Mais revenons aux revenus : sait-on que 90 % des ménages français les moins riches gagnent moins de 40 000 euros par an par unité de consommation[1], ce qui est correct mais pas scandaleux. Et que sont vraiment très riches les 1% des ménages (les plus aisées au sens de l’INSEE) qui gagnent plus de 93 000 euros par UC.  Alors certes il faut augmenter le taux de la dernière tranche (aujourd’hui à 45 %) : que de polémiques lorsque François Hollande parlait d’un taux marginal à 75% pour un revenu supérieur à 1 million d’euros : devant la menace des très riches de quitter la France, il y a renoncé ! Dommage : on ne quitte pas la France comme cela. « En 1932, quand Roosevelt arrive au pouvoir, le taux de l’impôt fédéral sur le revenu applicable aux plus riches était de 25 % aux Etats-Unis.

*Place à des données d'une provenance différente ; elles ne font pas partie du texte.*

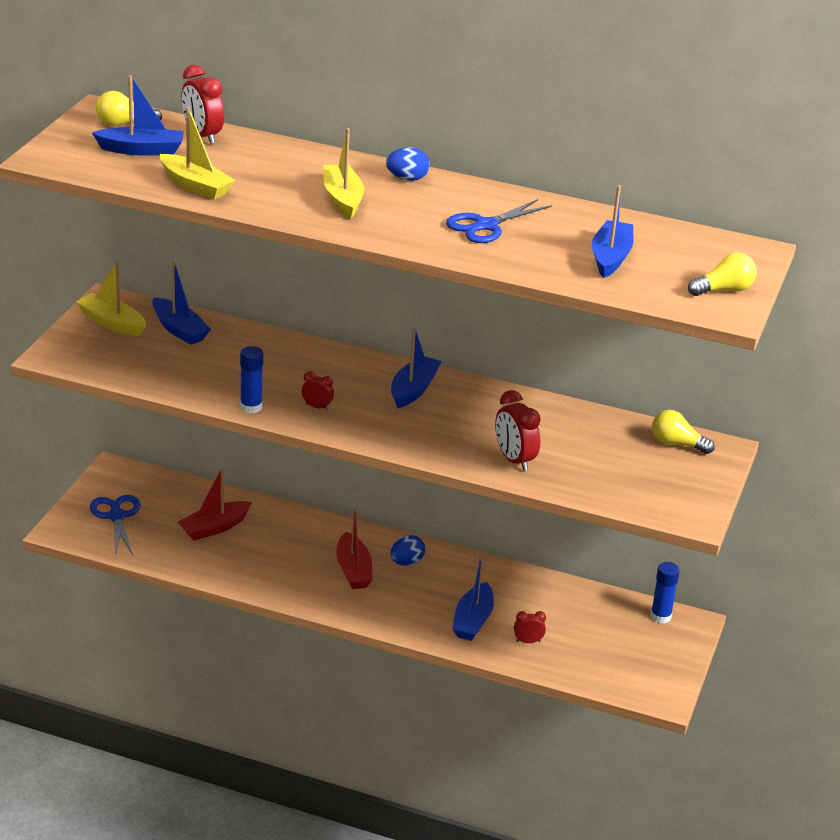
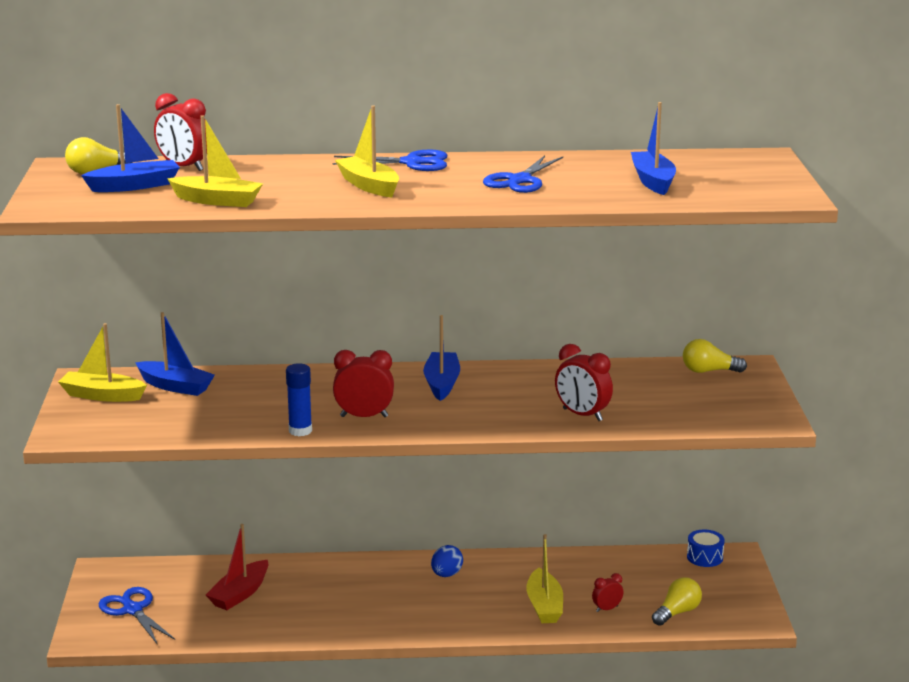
camera: 20 degrees left, 10 degrees down
(317, 407) = (364, 416): red clock -> red clock, size x1.78
(353, 570) = (401, 594): red boat -> none
(407, 179) = (411, 163): blue egg -> blue scissors
(473, 621) = (544, 606): blue boat -> yellow boat
(660, 616) = (704, 557): blue glue stick -> blue drum
(724, 290) = (772, 184): yellow light bulb -> yellow light bulb (677, 612)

Il décide de le porter immédiatement à 63 %, puis 79 % en 1936, 91 % en 1941, niveau qui s’appliqua jusqu’en 1964, avant d’être réduit à 77 %, puis 70 % en 1970. Pendant près de cinquante ans, des années 30 jusqu’en 1980, jamais le taux supérieur ne descendit au-dessous de 70 %, et il fut en moyenne de plus de 80 % ». (Thomas Piketty Libération mars 2009). L’économie américaine ne s’est alors jamais aussi bien portée.

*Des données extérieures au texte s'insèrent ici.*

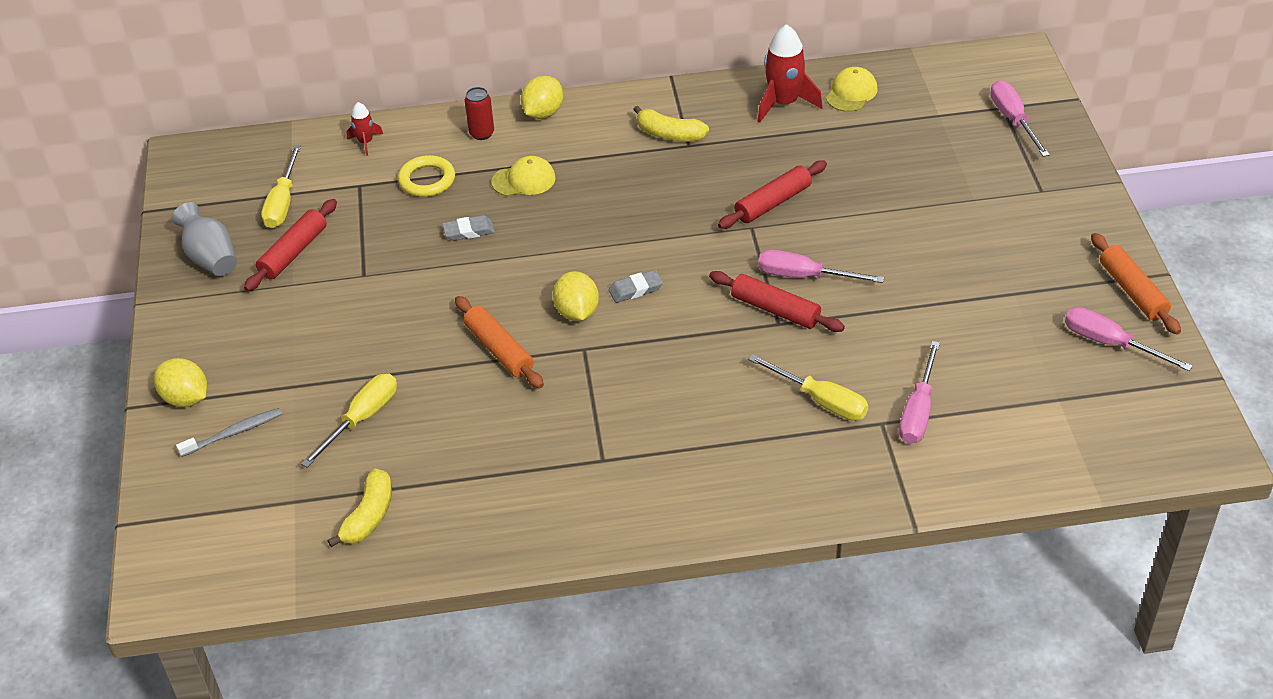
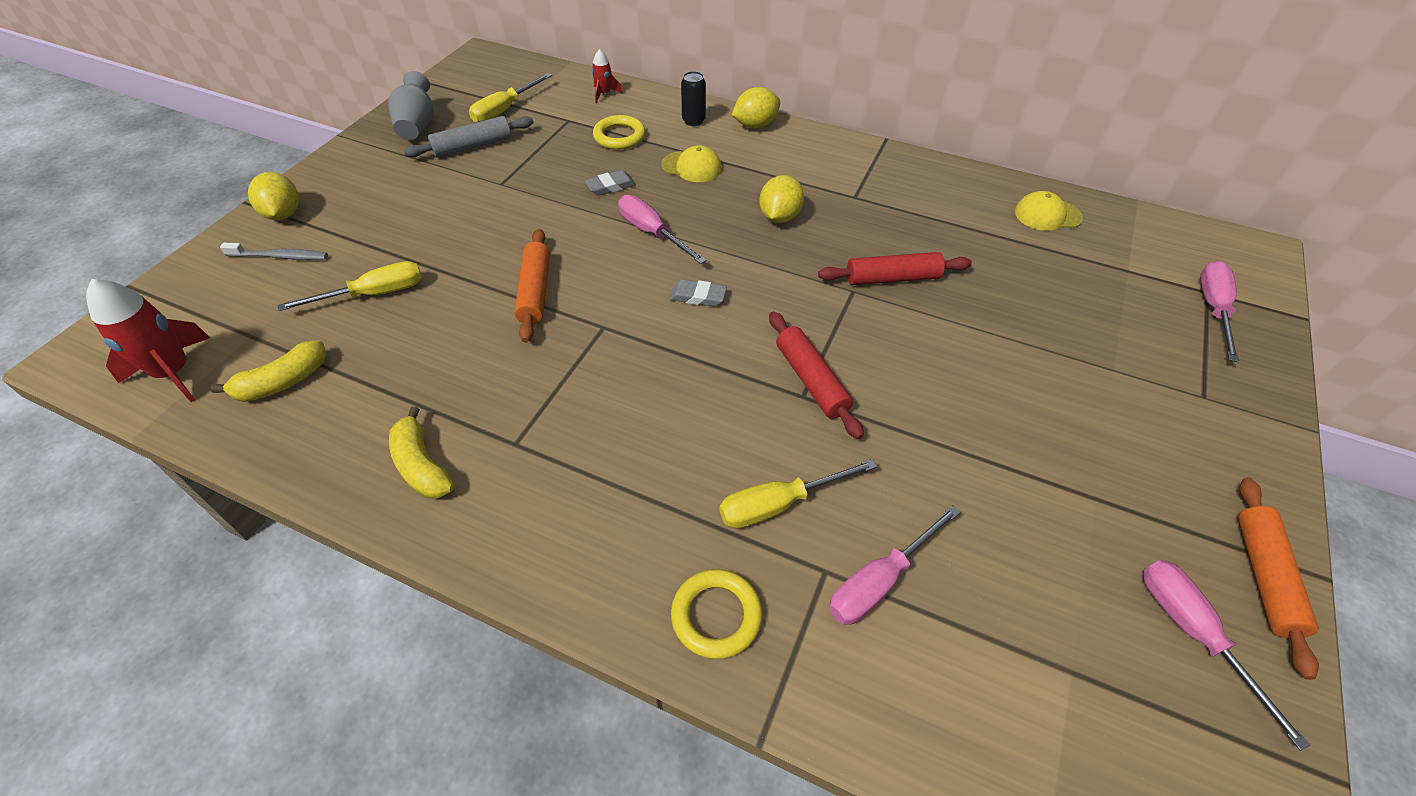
camera: 30 degrees right, 5 degrees up
(293, 252) = (473, 146): red rolling pin -> grey rolling pin
(469, 231) = (611, 186): grey eraser -> grey eraser turned 45 degrees counterclockwise
(481, 133) = (693, 121): red can -> black can
(577, 312) = (629, 292): yellow lemon -> yellow lemon (779, 217)
(669, 134) = (845, 181): yellow banana -> yellow banana (422, 465)
(783, 103) = (972, 198): red rocket -> red rocket (173, 372)
(804, 276) = (867, 361): pink screwdriver -> pink screwdriver (652, 233)
(821, 400) = (779, 504): yellow screwdriver -> yellow screwdriver turned 90 degrees clockwise
(836, 482) = (716, 616): none -> yellow ring
(851, 93) = (1047, 215): yellow cap -> yellow cap turned 150 degrees counterclockwise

Autre chiffre concernant les salaires : sait-on que 90 % des salariés gagnaient moins de 3 500 euros nets par mois en 2014. Alors bien sûr il faut faire payer les très riches mais il est normal de payer des impôts progressifs dès un niveau de revenus relativement faible. Car les autres ne sont pas forcément plus riches.

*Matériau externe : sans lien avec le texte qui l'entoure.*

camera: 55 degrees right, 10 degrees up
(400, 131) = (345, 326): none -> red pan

  • Je paye trop d’impôts car l’Etat ou les collectivités locales font n’importe quoi et gâchent l’argent que je leur donne

On s’est déjà largement interrogé dans ces chroniques sur l’efficience des décisions publiques (autres que la solidarité). Et l’on peut faire le constat qu’il y a sans doute trop de fonctionnaires au regard notamment des progrès de productivité liés depuis 20 ans à la bureautique et à internet (un peu comme ce que l’on constate dans les banques aujourd’hui) et à la superposition des structures de décision locales (communes, regroupement de communes, département, région !) qui augmente les charges au lieu de les diminuer. Une simple mesure de non renouvellement partiel et progressif des départs en retraite devrait permettre de résoudre en partie le problème. La meilleure mesure étant le contrôle local par des comités de quartier (cf chronique 37), seul véritable moyen de faire contrepouvoir à la bureaucratie.

Mais tout cela reste relativement marginal globalement la France possède des services publics (souvent gratuits) qui fonctionnent bien et qu’il faut bien financer (Cf chronique 38).

  • Je paye trop d’impôts car ils servent à faire vivre grassement des fainéants ou des immigrés plein d’enfants.

Dans un pays avec près de six millions de chômeurs dont beaucoup sont découragés, dont 14,7 % de la population est en dessous du seuil de pauvreté, comment peut-on s’indigner de l’aide qui leur est apportée ? Bien sûr il y a des profiteurs : la fraude représenterait 250 millions en 2015 (source Le Figaro 07/07/2016). Rappelons que la régularisation de la fraude fiscale des plus riches de nos concitoyens a permis à l’Etat de récupérer 12 milliards d’euros en 2015 (source Michel Sapin Ministre de l’Economie). On ne joue pas dans la même cour !!! « Salauds de pauvres » (Gabin odieux dans « la traversée de Paris ») !

Rappelons (cf chroniques précédents) que la création d’un Revenu Minimum Universel calé à 1 000 euros par mois permettrait à chacun dans un système transparent et juste de payer des impôts sur le premier euro gagné et d’éviter les effets de seuil dont l’effet est catastrophique sur les ménages juste au-dessus des seuils.

Avec un peu de bon sens, bon sang !

FEMERAC

 

[1] Unité de consommation : 1 pour un adulte, 0,5 pour le deuxième adulte ou pour un enfant de plus e 14 ans, 0,4 pour un enfant de moins de 14 ans (soit 2,4 pour une famille de 4 personnes en moyenne).